Le Brexit va-t-il tuer la Premier League ? De nombreux observateurs prédisent le pire au football anglais depuis le vote du Brexit le 23 juin 2016, et son activation le 30 mars 2017.
Ils partent en effet de l’idée qu’une fois les conditions du Brexit négociées entre l’Union européenne (UE) et le Royaume-Uni, les règles en vigueur concernant l’accueil des joueurs étrangers en Premier League seront les mêmes qu’aujourd’hui.
La première question qui se pose est dès lors simple : les joueurs européens évoluant actuellement en Premier League auront-ils besoin d’un permis de travail pour jouer en Angleterre une fois celle-ci ayant quitté l’UE ? Cette question agite tous les esprits. D’autant plus que les conditions fixées par la Fédération anglaise pour délivrer ces « sésames » sont pour le moins drastiques.
Un exode des joueurs européens ?
Pour obtenir ce fameux permis de travail, les joueurs hors UE doivent évoluer dans l’un des 50 premiers pays du classement FIFA et être internationaux. Si le pays est dans le Top 10 mondial, le joueur doit avoir joué 30% des matches de son équipe nationale. Entre la 11e et la 30e place, l’intéressé devra avoir joué 45% de ces matches, et entre la 31e et la 50e place, il devra avoir joué 75% d’entre eux.
Si les joueurs européens devaient passer par les mêmes critères demain, ceux qui ne les rempliraient pas seraient très nombreux. Et ils devraient alors quitter la Premier League. Au total, on estime que 75% des joueurs européens évoluant en Premier League devraient faire leurs valises. Dont bon nombre de joueurs prestigieux comme, par exemple Zlatan Ibrahimovic, qui évolue à Manchester United, tout en ayant pris sa retraite internationale avec la Suède. Il ne pourrait, du coup, pas comptabiliser le nombre de matches internationaux requis.
Un impact mondial
L’effondrement de la Premier League aurait un impact majeur sur le football mondial.
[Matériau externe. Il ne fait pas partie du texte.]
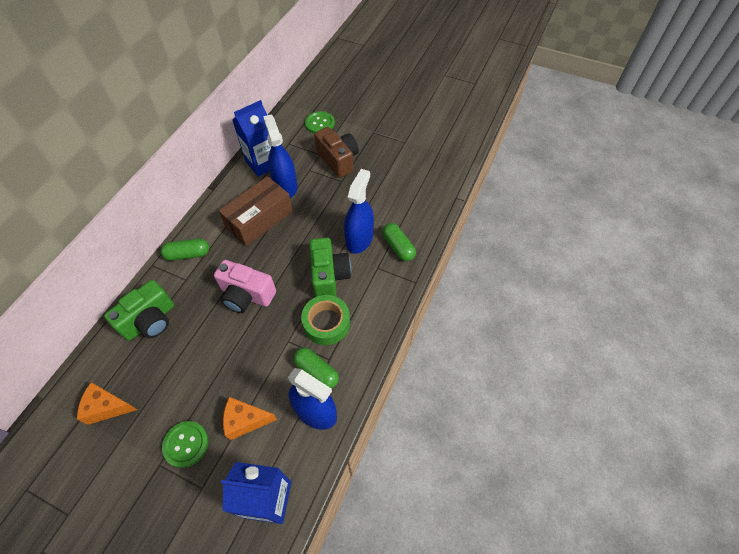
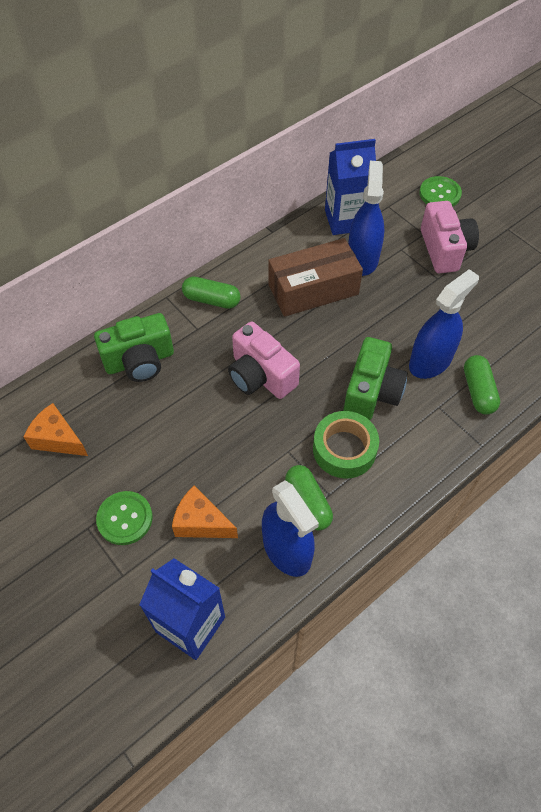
camera: 25 degrees right, 0 degrees up
(338, 160) = (444, 250): brown camera -> pink camera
La Premier League écrase économiquement les autres championnats nationaux, dont ceux des principaux pays européens, parce qu’elle regroupe en son sein de très nombreuses stars internationales, provenant des quatre coins de la planète. Ces stars alimentent des équipes produisant un football que l’on considère comme extraordinairement attractif et dont les droits TV s’arrachent à prix d’or partout dans le monde. Ces droits TV font des clubs anglais de véritables « machines de guerre » économiques, capables d’acquérir à prix d’or des joueurs talentueux en provenance de tous les continents.
C’est un cercle, vertueux ou vicieux selon les points de vue : l’argent attire les stars, qui attirent les télévisions, qui génèrent d’énormes recettes, que les clubs utilisent pour acquérir de nouvelles stars. Et ainsi de suite.
Les raisons d’être optimistes
La situation est-elle désespérée ? Non. Car la Fédération anglaise, soutenue par le gouvernement du Royaume-Uni, cherchera à adapter la situation au mieux de ses intérêts. Et il est probable qu’elle pourra sauver la situation.
Les chemins possibles sont nombreux. Soit le gouvernement britannique utilisera le chapitre social, concernant le traitement des travailleurs britanniques dans l’UE, ou celui des travailleurs de l’UE au Royaume-Uni. Le chapitre social figurera immanquablement dans l’accord bilatéral entre le Royaume-Uni et l’Union européenne, qui sera adopté une fois le Brexit devenu réalité. Soit une législation britannique, plus discrétionnaire, sera adoptée pour permettre aux joueurs européens de continuer à échapper à la nécessité d’obtention d’un permis de travail pour évoluer en Premier League.
Car tout est là. Aujourd’hui, le Royaume-Uni doit s’assurer que la législation britannique est conforme aux Traités européens. Ce ne sera plus le cas – du moins tant qu’un traité bilatéral n’aura pas été signé avec l’UE – une fois le Brexit négocié. Le Royaume-Uni ne sera plus contraint par Bruxelles dans son travail législatif et réglementaire.
Par conséquent, le devenir du football anglais sera décidé à Londres. Et nulle part ailleurs. Si bien que les règles gouvernant l’accueil des joueurs européens en Premier League évolueront. Elles ne seront plus les mêmes qu’aujourd’hui une fois le Brexit rentré en vigueur. Le Brexit est donc, de ce point de vue, un nouveau commencement pour la Premier League. Les enjeux sont réels. Mais on imagine mal le gouvernement et la Fédération anglaise renoncer à leur suprématie mondiale. Zlatan n’est pas près de faire ses valises.